WHAT YOU WILL DO: Would you return the data exactly as given, except for its pictures?

Electronic design automation data

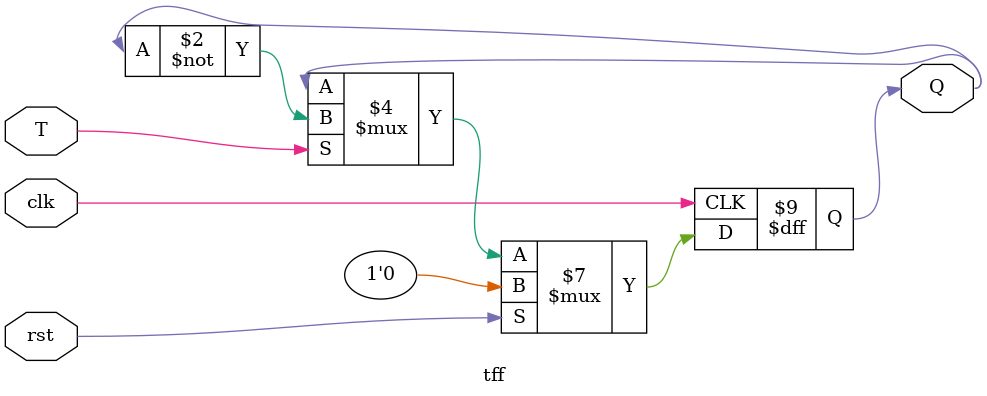
<source format=v>
module tff (input wire T, input wire clk, input wire rst, output reg Q);
always @(posedge clk )
	 begin  if (rst) 
                   Q <= 1'b0;  
                 else if (T)    Q <= ~Q;   // toggle  
	else    Q <= Q;    // hold
end
endmodule

</source>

EXERCISE RESULT:
<source format=v>
module tff (input wire T, input wire clk, input wire rst, output reg Q);
always @(posedge clk )
	 begin  if (rst) 
                   Q <= 1'b0;  
                 else if (T)    Q <= ~Q;   // toggle  
	else    Q <= Q;    // hold
end
endmodule

</source>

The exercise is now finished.